Incidents involving police happened at the riverbed at least once during a police shift, he said, and police were frequently visiting the riverbed to check on dwellers.
Many dwellers could be aggressive when drunk but generally had some respect for police officers, he said.
“We have no power to move them on,” Senior Sergeant Henderson said.
He said police could make people move on in a public place if they were being a nuisance and were negatively affecting someone else’s activities.
For example, if somebody visited Mount Isa Village in the CBD and asked shoppers for money or cigarettes then they could be moved on because they were impacting on another person’s way of life.

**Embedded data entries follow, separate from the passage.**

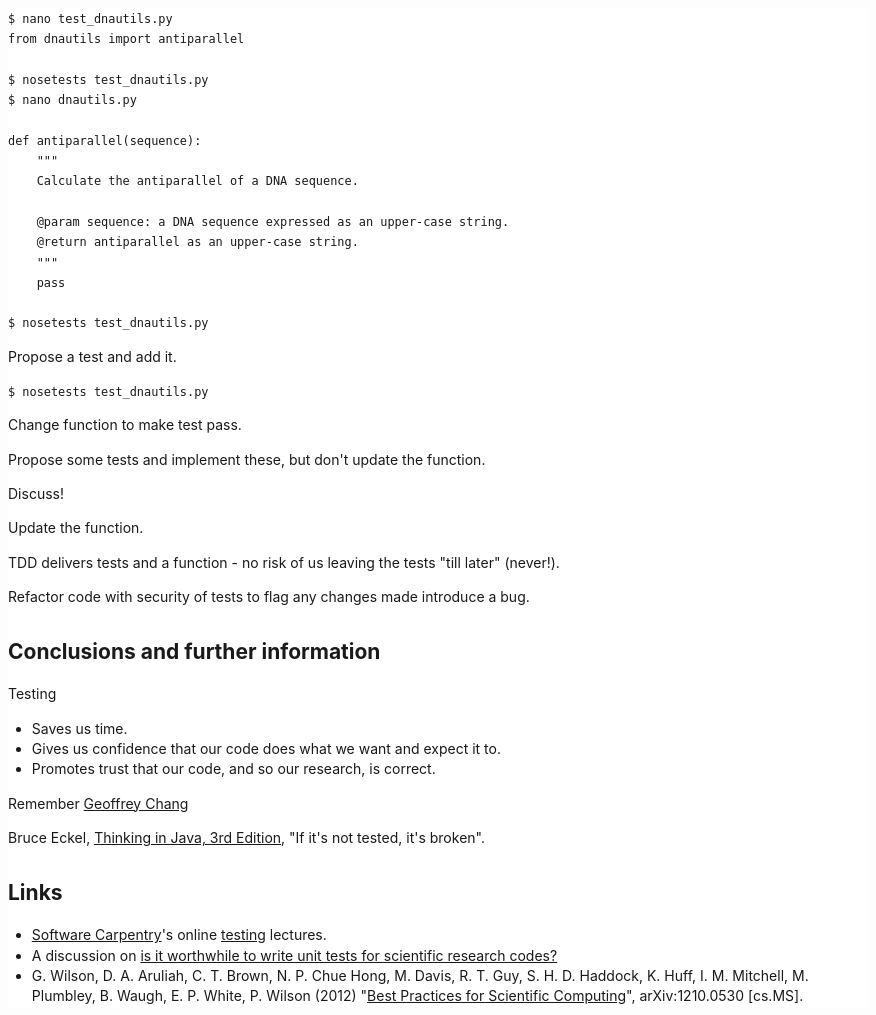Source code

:     $ nano test_dnautils.py
    from dnautils import antiparallel

    $ nosetests test_dnautils.py
    $ nano dnautils.py

    def antiparallel(sequence):
        """
        Calculate the antiparallel of a DNA sequence.
 
        @param sequence: a DNA sequence expressed as an upper-case string.
        @return antiparallel as an upper-case string. 
        """
        pass

    $ nosetests test_dnautils.py

Propose a test and add it.

    $ nosetests test_dnautils.py

Change function to make test pass.

Propose some tests and implement these, but don't update the function.

Discuss!

Update the function.

TDD delivers tests and a function - no risk of us leaving the tests "till later" (never!).

Refactor code with security of tests to flag any changes made introduce a bug.

## Conclusions and further information

Testing

* Saves us time.
* Gives us confidence that our code does what we want and expect it to.
* Promotes trust that our code, and so our research, is correct.

Remember [Geoffrey Chang](http://en.wikipedia.org/wiki/Geoffrey_Chang)

Bruce Eckel, [Thinking in Java, 3rd Edition](http://www.mindview.net/Books/TIJ/),  "If it's not tested, it's broken".

## Links

* [Software Carpentry](http://software-carpentry.org/)'s online [testing](http://software-carpentry.org/4_0/test/index.html) lectures.
* A discussion on [is it worthwhile to write unit tests for scientific research codes?](http://scicomp.stackexchange.com/questions/206/is-it-worthwhile-to-write-unit-tests-for-scientific-research-codes)
* G. Wilson, D. A. Aruliah, C. T. Brown, N. P. Chue Hong, M. Davis, R. T. Guy, S. H. D. Haddock, K. Huff, I. M. Mitchell, M. Plumbley, B. Waugh, E. P. White, P. Wilson (2012) "[Best Practices for Scientific Computing](http://arxiv.org/abs/1210.0530)", arXiv:1210.0530 [cs.MS].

A riverbed dweller recently mistook a Fairfax reporter as a plain clothes police officer and asked to be arrested so she could have a place to sleep.
Senior Sergeant Henderson confirmed this attitude was common.
“A lot of them do play up because they want somewhere to go for a chance for a shower,” he said.
Mount Isa State Member Rob Katter met with Department of Communities staff about the issue this week.
“These people in the riverbed are often escaping violent or oppressive situations in their own home,” he said.
He said dwellers were often people escaping tougher alcohol bans in other communities.
They had “no real reason” to remain in Mount Isa but the social problem would not disappear by moving people on.
“If we’re really serious we have got to fix the social problems that cause someone to live in the riverbed,” Mr Katter said.